■ WHAT TO DO:
Pull out every line below that holds the word "border".

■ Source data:
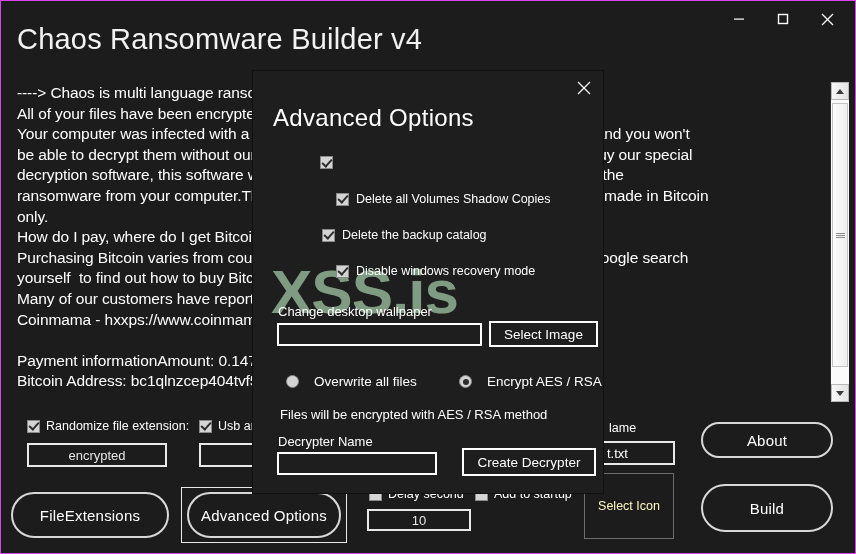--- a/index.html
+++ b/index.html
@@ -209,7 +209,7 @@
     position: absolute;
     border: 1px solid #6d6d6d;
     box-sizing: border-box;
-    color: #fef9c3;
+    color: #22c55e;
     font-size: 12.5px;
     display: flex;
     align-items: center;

■ WRITTEN REPLY:
     border: 1px solid #6d6d6d;
     box-sizing: border-box;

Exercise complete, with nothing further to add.